It was July 10, 2017. On this day ALEDEH wrote on the coming NAMSA award in the city of Boston. The name “Baba” alone resonates so much love and influence here in the United States, sadly, only a few know about the greatness of Baba Olatunji.
Nigerian International Music star said to ALEDEH “99% of Nigerians don’t know Olatunji or how influential he was in the Jazz scene. He played with and mentored the greats like Miles Davis and John Coltrane and also gave Santana one of his biggest hits ever “Jingo”. So, determined to bring this maestro back home, ALEDEH worked closely with the organisers of the maiden edition of the Olatunji Prize for Arts and Culture. NAMSA an acronym for the Nigerian American Multi-Service Association pulled lovers of African music and art and even the family of Baba Olatunji to the Snowden Auditorium in UMASS Boston, the United States on August 26.
Finding the Snowden Auditorium took a bit of time due to the massive rehabilitation and construction going on at the University of Massachusetts. NAMSA made their first point clear as the event went on as scheduled. “African Time” had no place on that day.
For an award which is named after legendary African drummer, educator, social activist, recording artist, and cultural ambassador Babatunde Olatunji, it was understood why without any prompting almost everyone came in the colourful African attires. The super rich music spiced with the break out sessions by the young minds made it an evening to remember till the second award.
Dr Barry Gaither a Former Adviser to President George Bush and Iyafin Amybelle Olatunji
Godwin Nnanna is the head of NAMSA and he said the award will be bestowed annually upon artists whose works exemplify the best of African, Afro-Caribbean and African American arts and culture.
Godwin Nnanna, NAMSA President
So when the winner was announced we were able to gauge the overwhelming acceptance from the ovation by the crowd.
Iyeoka Ivie Okoawo emerged winner of the star prize. Iyeoka, a first-generation Nigerian American was a practising pharmacist before launching her musical career. She began her musical career by founding the group The Rock by Funk Tribe, a collective of musicians that enabled her to interweave her poetry with jazz, blues, funk, and gospel.

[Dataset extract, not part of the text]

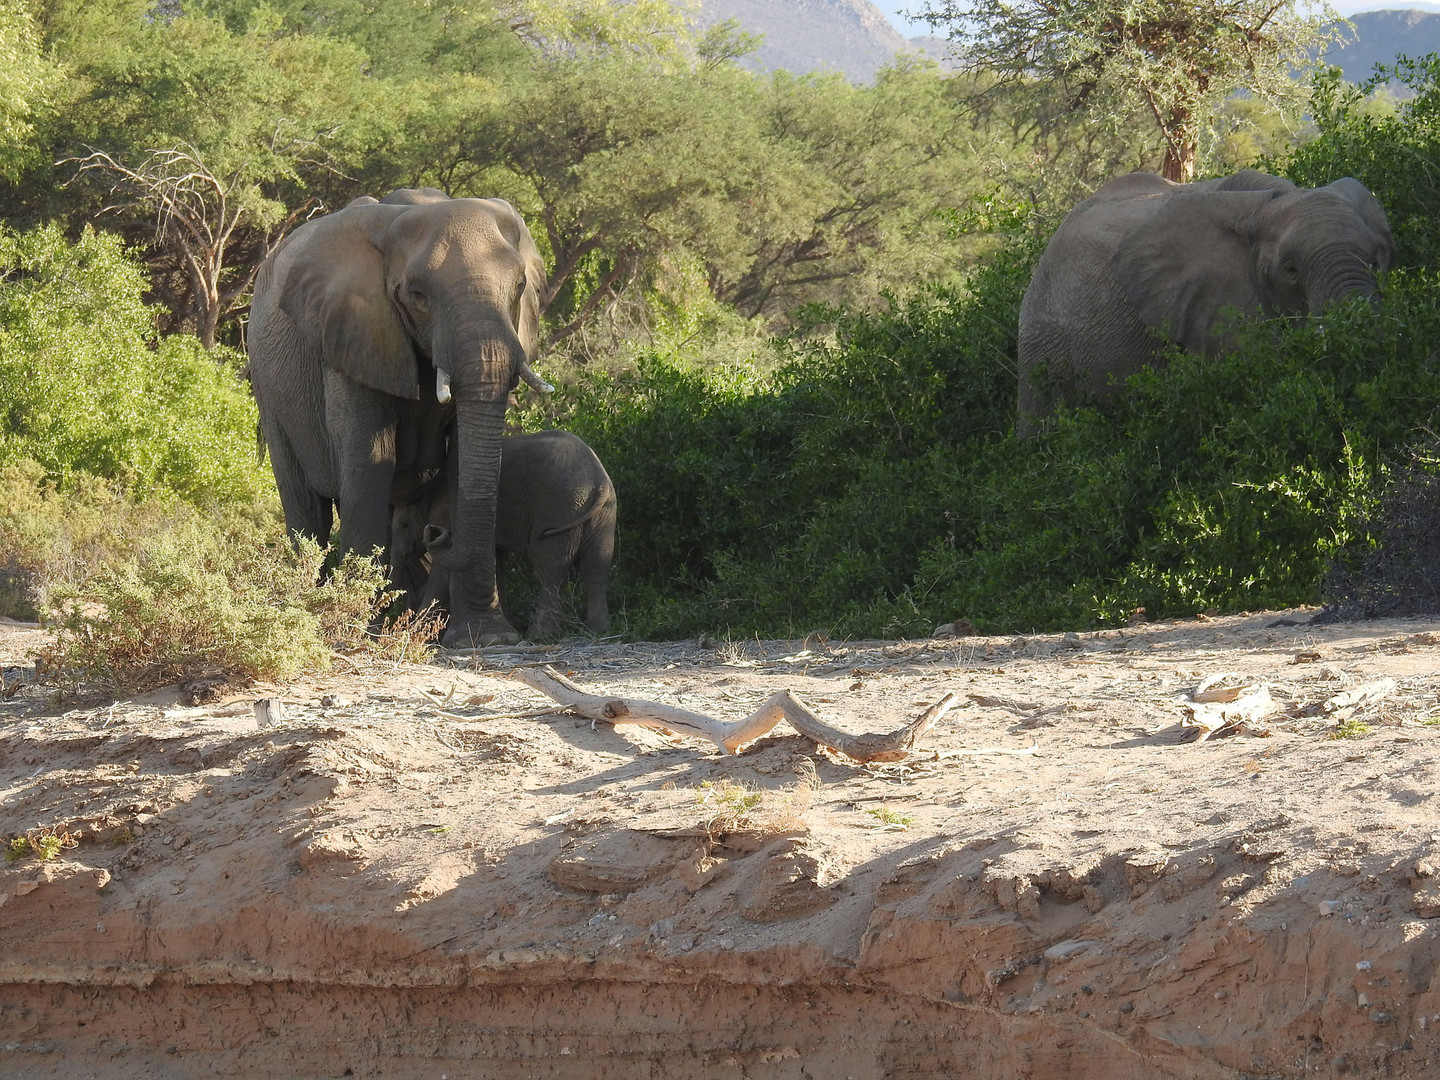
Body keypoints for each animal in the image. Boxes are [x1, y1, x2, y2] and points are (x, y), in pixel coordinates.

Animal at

Iyeoka Ivie Okoawo With Iyafin Amybelle Olatunji
See More Faces At The Awards
Sade Olatunji And Mother
Grand Children Of Baba Olatunji
Prof. NJ Unaka With The Olatunjis
Iyafin Amybelle Olatunji With The Publisher of ALEDEH
Faces Of Other Winners With NAMSA Staff
While many came especially to America from Africa on a “slave-ship” Babatunde Olatunji came to America on an “education-ship” in 1950. Burning with a passion to study and become an ambassador, Mr Olatunji received a scholarship to attend the prestigious Morehouse College in Atlanta. He studied public administration at New York University, where he formed an African-style ensemble that eventually turned into his full-time occupation. He led an African ensemble that performed at concerts and civil rights rallies in the 50s. Some of his biggest were concerts and at civil rights rallies led by the Rev. Dr Martin Luther King Jr. After the group appeared with an orchestra at Radio City Music Hall, Mr Olatunji was signed to Columbia Records. Mr Olatunji secured Foundation grants to tour schools. Among the students who were impressed by his performances, dressed in African attire and playing hand-hewn goat-hide drums was Mickey Hart, who would go on to join the Grateful Dead and later recharge Mr Olatunji’s career.
Young Baba Olatunji With His Wife Iyafin Amybelle
Baba and Wife
Baba’s birth place Ajido, Badagry, a fishing and trading village pervaded by Yoruba culture, saw many taken out through the slave routes in Nigeria. On his arrival in America, he made a style in his work to bring village memories to audiences everywhere. His band of drummers, singers and dancers evoked both the village’s music and its masquerades, with a huge size figure dancing in elaborate raffia costumes. His credo was: ”Rhythm is the soul of life. The whole universe revolves in rhythm. Everything and every human action revolve in rhythm.”
Just a day to his 77th birthday, Babatunde Olatunji, the Nigerian drummer, bandleader and teacher who was a tireless ambassador for African music and culture in the United States, died on Sunday in Salinas, Calif. He was 76 and lived at the Esalen Institute in Big Sur, Calif.
Goodbye Photo With Mama Olatunji After Taking Us Down Memory Lane. She Wanted The Love Sign “Because Love Is Such A Powerful Force”
Mr Olatunji’s 1959 album, ”Drums of Passion,” was the first album of African drumming recorded in stereo in an American studio, and it introduced a generation to the power and intricacy of African music. While field recordings of African drumming had been available, ”Drums of Passion” reached a mass public with its vivid sound and exotic song titles like ”Primitive Fire.”